Camden New Journal - by SIMON WROE Published: 12 July 2007
Reunited - friends, teachers and pupils celebrated Parliament Hil girl school's centenary
Celebrations as a girls’ school turns 100 years
Pupils, teachers and friends reunited over afternoon tea
LONG-lost friends, old teachers and former pupils were all reunited on Saturday when the well known Parliament Hill girls’ school celebrated its centenary.
The School in Highgate Road took a trip down memory lane, with people flocking back from across the country to relive their giddy school days.
Amid the reminiscences, it seemed that “Parli” – as it is affectionately known – continues to exert a strong pull over its pupils.
Lily Lipetz, who went there as a student from 1970-78, returned to teach there 20 years ago and is still there to this day. “I loved it here – it definitely made me want to teach,” she said. “I always wanted to come back here, although working with the teachers that used to teach me was a bit bizarre at first.”
Fran Hazelton, a pupil from 1958-66, is a retired historian who recounts myths of Mesopotamia (ancient Iraq) as a hobby.
But old school friends reminded her of how she had always been a storyteller, albeit of more risqué sort.
She said: “One lady remembered me sitting in the gardens reading aloud passages from Lady Chatterly’s Lover which I can’t even remember doing. This was in the early 1960s when that was a really controversial book.”
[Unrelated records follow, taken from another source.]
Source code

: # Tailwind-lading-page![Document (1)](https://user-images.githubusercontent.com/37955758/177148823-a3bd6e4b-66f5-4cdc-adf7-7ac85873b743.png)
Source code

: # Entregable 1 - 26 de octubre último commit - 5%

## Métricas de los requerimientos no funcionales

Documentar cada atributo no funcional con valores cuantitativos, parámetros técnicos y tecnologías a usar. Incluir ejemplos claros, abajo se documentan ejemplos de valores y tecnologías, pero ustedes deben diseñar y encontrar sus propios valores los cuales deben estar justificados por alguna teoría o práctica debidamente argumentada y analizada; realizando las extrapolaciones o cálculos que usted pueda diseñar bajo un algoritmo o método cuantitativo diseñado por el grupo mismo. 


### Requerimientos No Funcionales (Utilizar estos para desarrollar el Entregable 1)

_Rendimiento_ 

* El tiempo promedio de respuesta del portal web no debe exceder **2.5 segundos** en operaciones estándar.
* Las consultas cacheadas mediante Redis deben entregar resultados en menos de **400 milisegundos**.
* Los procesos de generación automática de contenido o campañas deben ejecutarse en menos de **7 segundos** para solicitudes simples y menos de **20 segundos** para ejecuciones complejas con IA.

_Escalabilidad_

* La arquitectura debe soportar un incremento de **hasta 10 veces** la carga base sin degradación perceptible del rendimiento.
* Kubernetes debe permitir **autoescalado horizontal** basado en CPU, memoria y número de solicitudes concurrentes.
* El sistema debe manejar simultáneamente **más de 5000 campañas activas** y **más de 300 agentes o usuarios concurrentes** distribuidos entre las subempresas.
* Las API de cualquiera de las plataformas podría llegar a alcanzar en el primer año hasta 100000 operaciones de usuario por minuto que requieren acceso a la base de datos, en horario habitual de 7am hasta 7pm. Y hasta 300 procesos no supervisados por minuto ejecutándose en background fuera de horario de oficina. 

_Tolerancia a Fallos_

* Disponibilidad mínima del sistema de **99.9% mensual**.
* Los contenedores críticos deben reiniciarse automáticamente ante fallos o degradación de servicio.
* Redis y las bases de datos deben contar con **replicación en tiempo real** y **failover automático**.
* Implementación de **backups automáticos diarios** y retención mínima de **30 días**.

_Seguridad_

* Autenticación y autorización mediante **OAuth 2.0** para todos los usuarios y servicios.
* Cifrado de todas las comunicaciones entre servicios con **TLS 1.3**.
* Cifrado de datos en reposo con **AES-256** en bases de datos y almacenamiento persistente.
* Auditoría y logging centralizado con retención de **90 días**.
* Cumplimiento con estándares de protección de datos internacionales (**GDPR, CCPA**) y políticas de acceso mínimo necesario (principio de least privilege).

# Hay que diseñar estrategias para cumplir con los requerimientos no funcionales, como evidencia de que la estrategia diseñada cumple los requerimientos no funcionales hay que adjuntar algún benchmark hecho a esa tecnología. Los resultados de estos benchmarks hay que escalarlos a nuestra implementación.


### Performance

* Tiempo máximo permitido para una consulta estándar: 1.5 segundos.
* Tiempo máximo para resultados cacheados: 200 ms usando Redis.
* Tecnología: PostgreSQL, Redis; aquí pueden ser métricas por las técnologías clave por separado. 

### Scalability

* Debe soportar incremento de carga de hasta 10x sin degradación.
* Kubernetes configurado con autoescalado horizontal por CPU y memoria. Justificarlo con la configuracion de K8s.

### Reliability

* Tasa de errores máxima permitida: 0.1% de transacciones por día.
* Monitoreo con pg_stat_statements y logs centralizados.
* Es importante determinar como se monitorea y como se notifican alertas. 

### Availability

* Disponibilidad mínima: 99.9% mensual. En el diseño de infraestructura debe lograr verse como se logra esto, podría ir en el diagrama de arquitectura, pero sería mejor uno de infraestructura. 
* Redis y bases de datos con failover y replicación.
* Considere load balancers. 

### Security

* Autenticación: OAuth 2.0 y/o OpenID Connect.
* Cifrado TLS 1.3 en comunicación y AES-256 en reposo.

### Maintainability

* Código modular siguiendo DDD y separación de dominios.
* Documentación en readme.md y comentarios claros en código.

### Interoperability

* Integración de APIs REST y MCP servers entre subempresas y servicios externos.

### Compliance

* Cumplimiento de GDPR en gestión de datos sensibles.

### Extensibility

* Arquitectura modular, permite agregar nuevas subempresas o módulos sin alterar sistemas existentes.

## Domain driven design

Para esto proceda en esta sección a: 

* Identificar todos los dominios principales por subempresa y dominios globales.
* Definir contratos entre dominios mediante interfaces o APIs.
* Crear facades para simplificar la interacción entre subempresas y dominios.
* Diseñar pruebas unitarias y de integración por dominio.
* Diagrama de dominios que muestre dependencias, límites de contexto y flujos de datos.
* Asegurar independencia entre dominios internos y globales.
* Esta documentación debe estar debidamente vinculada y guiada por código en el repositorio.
And more than 70 years had passed since 83-year-old Betty Pearce saw her friend Joan Halwood. Mrs Pearce, who lives in Malden Crescent, said: “It was a wonderful day. I hadn’t seen Joan since 1939, when the war started and everyone went off to St Albans to continue studying but I stayed at home with my mother. “First of all I didn’t even recognise her but when I realised who it was we really went back such a long way. “It was such a happy thing – well worthy of the 100-year centenary occasion.